**Assignment:**
Would you please transcribe, exactly as written, the lines of the entries below starting at the one that holds "leerbedrijven. Het afsprakenpakket" and ending at the one that holds "persoonlijke kenmerken en", both included?

**Data section:**
"""
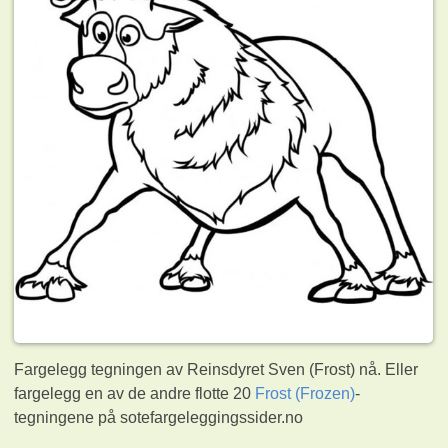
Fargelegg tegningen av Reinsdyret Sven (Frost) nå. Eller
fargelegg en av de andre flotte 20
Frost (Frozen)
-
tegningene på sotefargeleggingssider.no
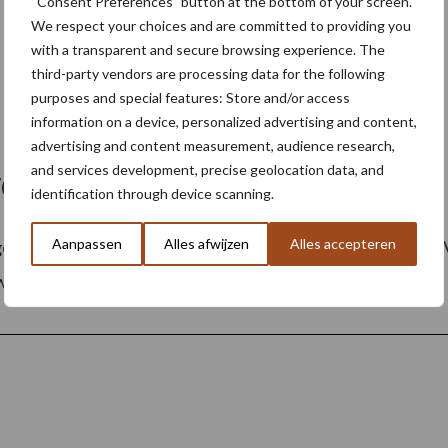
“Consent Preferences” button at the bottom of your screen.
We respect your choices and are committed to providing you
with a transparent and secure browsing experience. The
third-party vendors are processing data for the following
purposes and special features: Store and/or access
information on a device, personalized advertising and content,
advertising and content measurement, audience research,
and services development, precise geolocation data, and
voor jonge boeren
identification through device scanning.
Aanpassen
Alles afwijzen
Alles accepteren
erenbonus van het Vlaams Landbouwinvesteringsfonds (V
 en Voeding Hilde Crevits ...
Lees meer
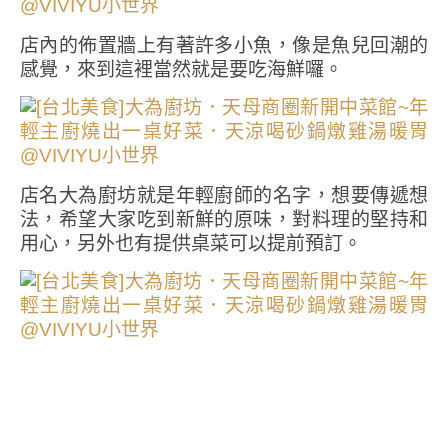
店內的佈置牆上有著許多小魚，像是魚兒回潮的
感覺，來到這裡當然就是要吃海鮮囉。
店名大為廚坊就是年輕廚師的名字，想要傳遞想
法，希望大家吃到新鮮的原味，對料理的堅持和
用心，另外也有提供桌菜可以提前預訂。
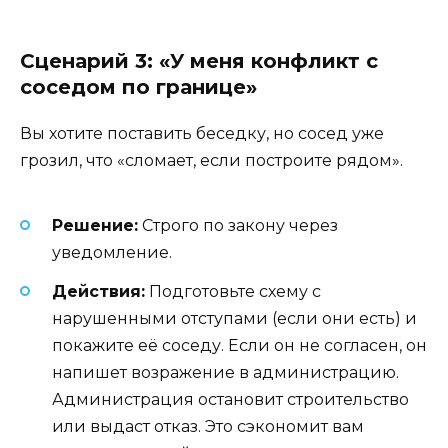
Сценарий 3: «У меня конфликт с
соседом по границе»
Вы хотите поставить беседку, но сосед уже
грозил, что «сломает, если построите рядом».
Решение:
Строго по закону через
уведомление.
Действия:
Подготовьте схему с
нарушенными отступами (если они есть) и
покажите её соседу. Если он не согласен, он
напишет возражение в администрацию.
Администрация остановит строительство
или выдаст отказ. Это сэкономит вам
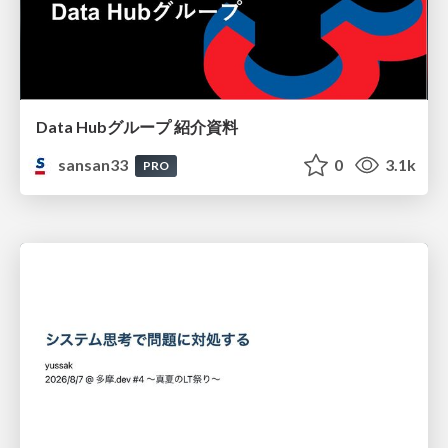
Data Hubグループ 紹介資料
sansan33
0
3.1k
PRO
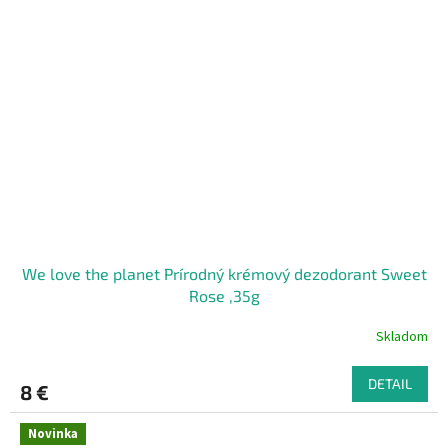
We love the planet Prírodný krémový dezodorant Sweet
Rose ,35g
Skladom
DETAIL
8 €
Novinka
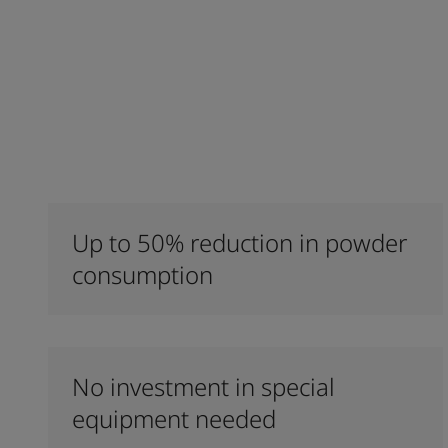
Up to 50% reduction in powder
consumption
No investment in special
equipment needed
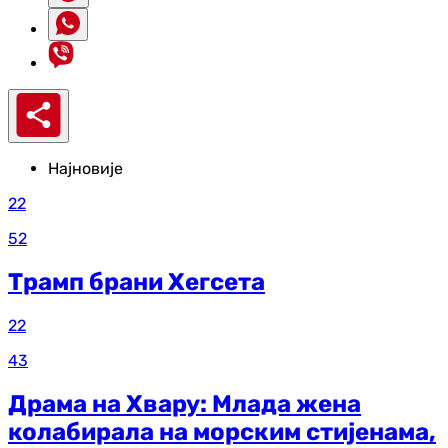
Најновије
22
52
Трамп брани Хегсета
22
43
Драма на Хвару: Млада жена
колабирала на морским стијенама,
"""
"""
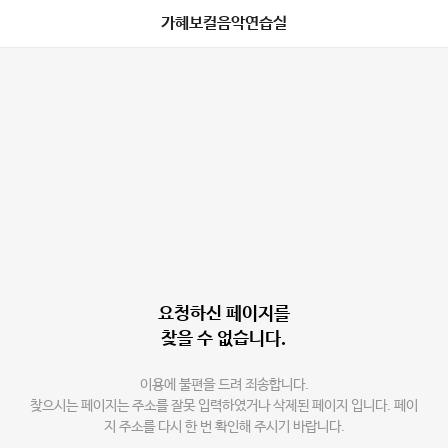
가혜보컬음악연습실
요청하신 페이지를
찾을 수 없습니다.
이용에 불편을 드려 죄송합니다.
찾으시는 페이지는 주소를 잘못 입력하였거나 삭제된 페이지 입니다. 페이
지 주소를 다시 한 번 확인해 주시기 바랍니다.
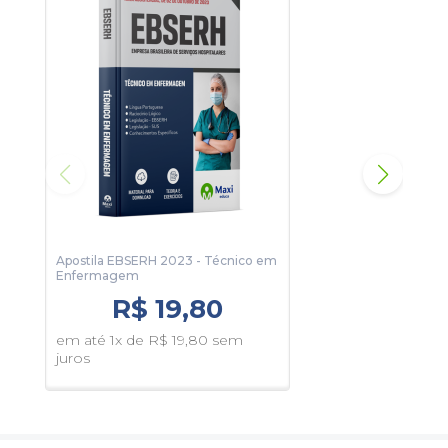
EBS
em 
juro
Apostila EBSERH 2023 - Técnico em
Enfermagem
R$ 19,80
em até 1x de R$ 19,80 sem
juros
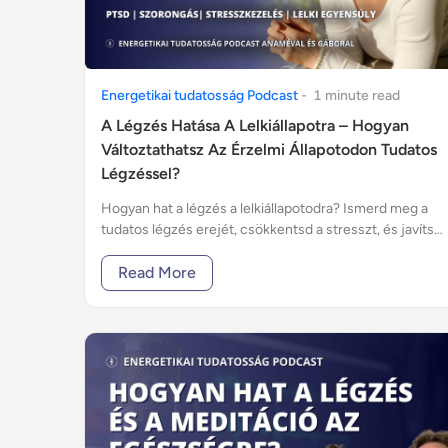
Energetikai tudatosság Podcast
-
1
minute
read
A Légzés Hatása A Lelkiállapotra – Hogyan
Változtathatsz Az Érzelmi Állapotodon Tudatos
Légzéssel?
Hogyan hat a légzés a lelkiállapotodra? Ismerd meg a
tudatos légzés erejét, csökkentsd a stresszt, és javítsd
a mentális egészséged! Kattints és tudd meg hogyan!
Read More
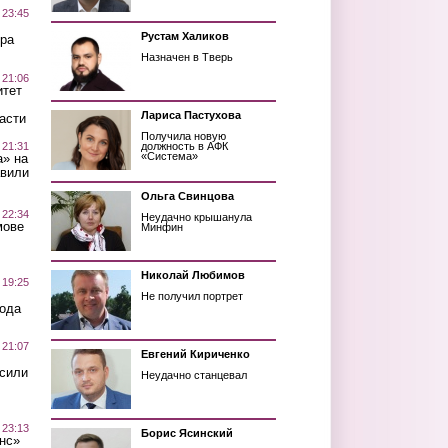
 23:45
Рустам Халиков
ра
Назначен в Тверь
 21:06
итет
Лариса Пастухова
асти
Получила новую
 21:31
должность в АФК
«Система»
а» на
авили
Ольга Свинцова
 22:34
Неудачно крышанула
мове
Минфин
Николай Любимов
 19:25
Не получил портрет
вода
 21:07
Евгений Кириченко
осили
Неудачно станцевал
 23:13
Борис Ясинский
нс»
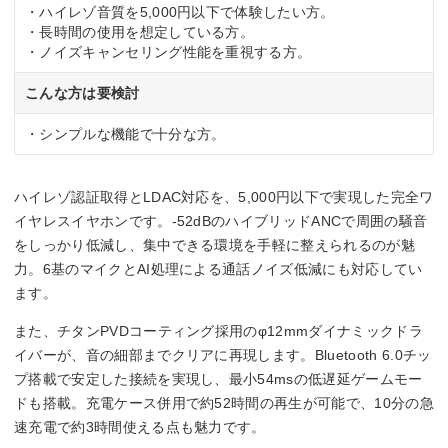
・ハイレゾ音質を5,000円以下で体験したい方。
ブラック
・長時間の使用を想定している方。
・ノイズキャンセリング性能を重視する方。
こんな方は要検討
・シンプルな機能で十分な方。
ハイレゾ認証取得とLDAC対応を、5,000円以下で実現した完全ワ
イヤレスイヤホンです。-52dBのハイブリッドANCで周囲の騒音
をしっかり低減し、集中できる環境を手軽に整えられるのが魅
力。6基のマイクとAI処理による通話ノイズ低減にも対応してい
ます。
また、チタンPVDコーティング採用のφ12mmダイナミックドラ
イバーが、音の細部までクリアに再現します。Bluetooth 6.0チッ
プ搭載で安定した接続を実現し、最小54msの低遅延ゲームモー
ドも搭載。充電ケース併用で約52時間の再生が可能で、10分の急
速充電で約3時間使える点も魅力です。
"""
"""
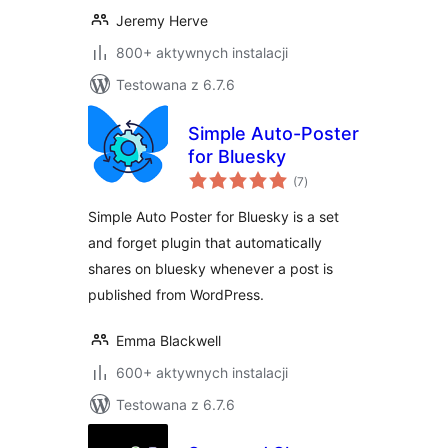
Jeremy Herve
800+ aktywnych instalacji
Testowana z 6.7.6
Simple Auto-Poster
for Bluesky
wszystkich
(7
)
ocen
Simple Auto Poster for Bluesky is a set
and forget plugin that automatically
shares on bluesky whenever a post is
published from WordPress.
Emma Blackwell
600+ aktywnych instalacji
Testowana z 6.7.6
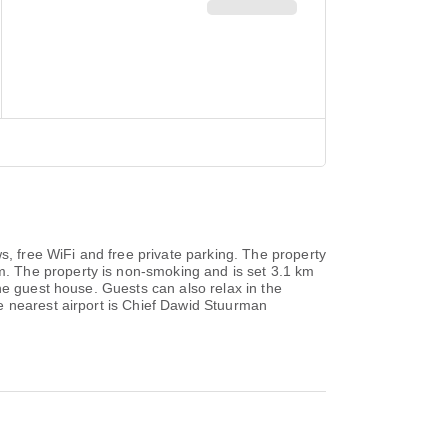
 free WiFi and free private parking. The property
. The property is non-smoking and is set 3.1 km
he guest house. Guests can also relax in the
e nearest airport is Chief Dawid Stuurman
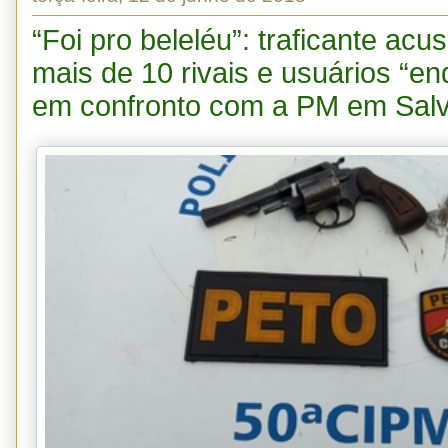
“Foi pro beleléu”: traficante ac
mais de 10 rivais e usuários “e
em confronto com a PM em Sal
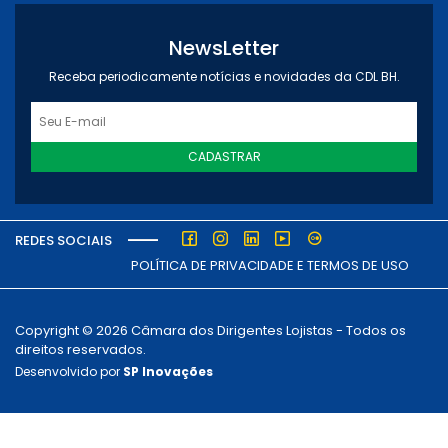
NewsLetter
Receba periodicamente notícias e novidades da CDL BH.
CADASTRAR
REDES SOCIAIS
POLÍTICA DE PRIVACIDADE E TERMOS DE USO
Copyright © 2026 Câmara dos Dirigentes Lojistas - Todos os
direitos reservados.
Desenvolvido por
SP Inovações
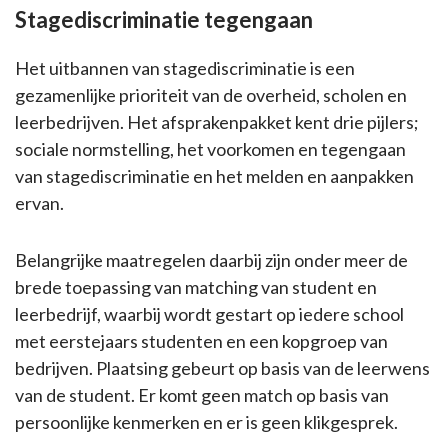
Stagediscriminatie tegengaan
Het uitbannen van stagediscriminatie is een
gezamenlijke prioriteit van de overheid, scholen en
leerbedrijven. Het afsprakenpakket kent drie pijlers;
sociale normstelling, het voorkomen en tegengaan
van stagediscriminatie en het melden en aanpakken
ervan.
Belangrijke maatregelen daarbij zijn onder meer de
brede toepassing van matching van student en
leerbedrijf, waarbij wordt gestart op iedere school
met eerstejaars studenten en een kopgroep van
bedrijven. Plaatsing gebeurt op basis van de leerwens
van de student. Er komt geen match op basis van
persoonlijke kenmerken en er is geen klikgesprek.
"""
**Output of the task:**
leerbedrijven. Het afsprakenpakket kent drie pijlers;
sociale normstelling, het voorkomen en tegengaan
van stagediscriminatie en het melden en aanpakken
ervan.
Belangrijke maatregelen daarbij zijn onder meer de
brede toepassing van matching van student en
leerbedrijf, waarbij wordt gestart op iedere school
met eerstejaars studenten en een kopgroep van
bedrijven. Plaatsing gebeurt op basis van de leerwens
van de student. Er komt geen match op basis van
persoonlijke kenmerken en er is geen klikgesprek.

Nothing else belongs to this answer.